Sherry-Lehmann once had five delivery trucks bearing its logo perambulating around the city and out to the Hamptons, and it even offered same-day delivery in Manhattan. It might have taken maximum advantage of what its website calls “contactless delivery” during the pandemic, but those trucks have since been repossessed, replaced now by contracted delivery services and UPS.
For decades, the firm’s primary off-site inventory of about one million bottles was stored in a 65,000-square-foot, temperature-controlled warehouse in the Williamsburg section of Brooklyn. Clients who had purchased ageworthy wines from the firm could store their wines at the warehouse for a modest fee. In 2019, with real estate values soaring in Williamsburg, Sherry-Lehmann sold its long-term lease on the warehouse at what a former employee calls a “steep premium.” The firm then rented a smaller facility, formerly the Elmhurst Dairy, in Queens. It bailed out of that lease last year. Its much-reduced inventory is now mostly stored in the basement of the shop, where its call center is also located.

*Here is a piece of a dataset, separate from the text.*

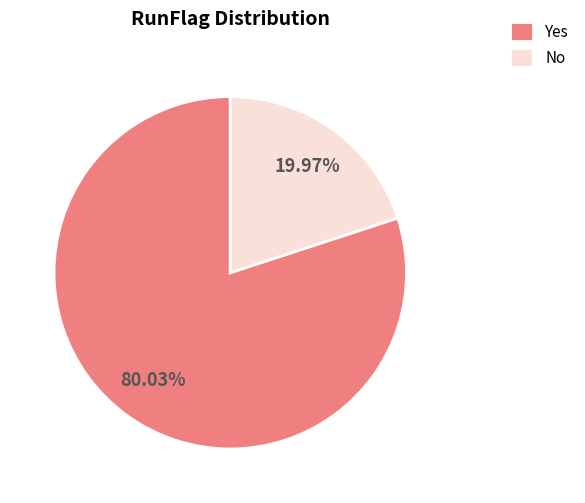

What is the largest slice in the pie chart?

Yes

In 2016, Sherry-Lehmann briefly leased an additional 12,000-square-foot warehouse in Los Angeles. The plan was to open an adjacent retail store in the El Segundo neighborhood. “In our overall thinking about gaining a competitive advantage in the marketplace, we opted to focus on the strength of the Sherry-Lehmann brand,” the firm’s former president, Adams, said at the time. That project never got off the ground, however.

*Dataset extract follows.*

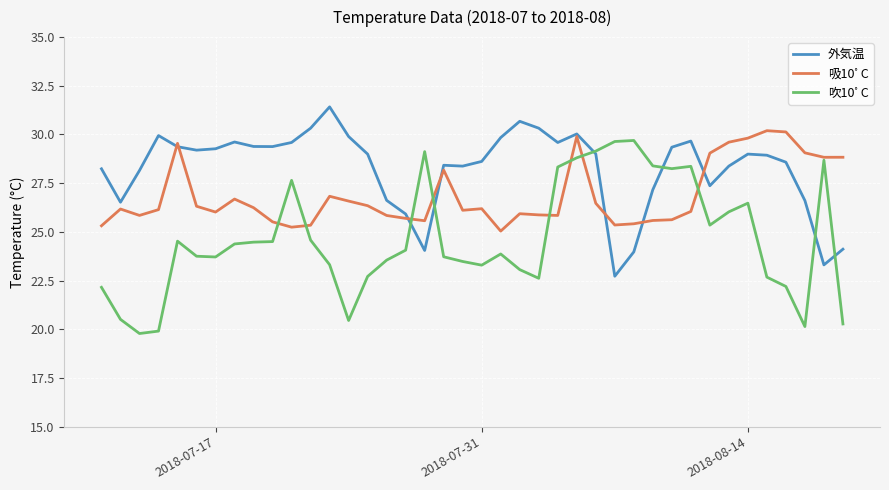

Count the number of data series in this chart.

3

According to reports in the New York Post, employees are grumbling that Gilmer and Green have been consuming some of the shop’s best inventory at lunches at some of Manhattan’s best restaurants and at their vacation rentals. “Normally, when I do business with a client,” a wine wholesaler told Wine Spectator, “it happens in their office. With Shyda, it’s done in a restaurant over a $400 bottle of wine.”
Gilmer’s favorite luncheon haunt was once Le Bilboquet, a chic bistro two blocks from Sherry-Lehmann. “He would bring his own wine and stay for hours, not even paying a corkage fee,” says a source. “But restaurants depend on wine sales. Finally, management told Shyda that he was no longer welcome.”
Gilmer, whose office is on the second floor, is mostly absent from his shop’s sales floor. “It’s hard to know when he comes and goes,” said one salesperson, “because he can enter the building through the office lobby and then access his office through a private door on the second floor.”
In fairness to Gilmer, contemporary selling trends were already working against Sherry-Lehmann when he became CEO. Websites unburdened by Park Avenue rent offer online customers sharp pricing and prompt wine delivery. Sherry-Lehmann’s 2007 move to Park Avenue, which Michael Aaron believed would give new prestige to the firm after decades of being tucked away on Madison Avenue, may have been not only costly but also not even the ideal location as drinking habits changed. But other wine shops have managed to innovate and draw in new customers, stocking new wines and offering tastings or even opening adjoining restaurants.
Meanwhile, Sherry-Lehmann may be losing more customers than it is gaining, and time is running out. The situation is weighing on Michael Aaron, now living in Florida. “Only a few years ago, the 21 Club, founded by my uncle and mentor, Charlie Berns, was shuttered,” Aaron told Wine Spectator. “Now the possibility of Sherry-Lehmann closing is heartbreaking to me.”
A former partner, surveying the firm’s current state, warns: “You can have a really fast horse, but if you beat it too hard, it’s going to fall down.”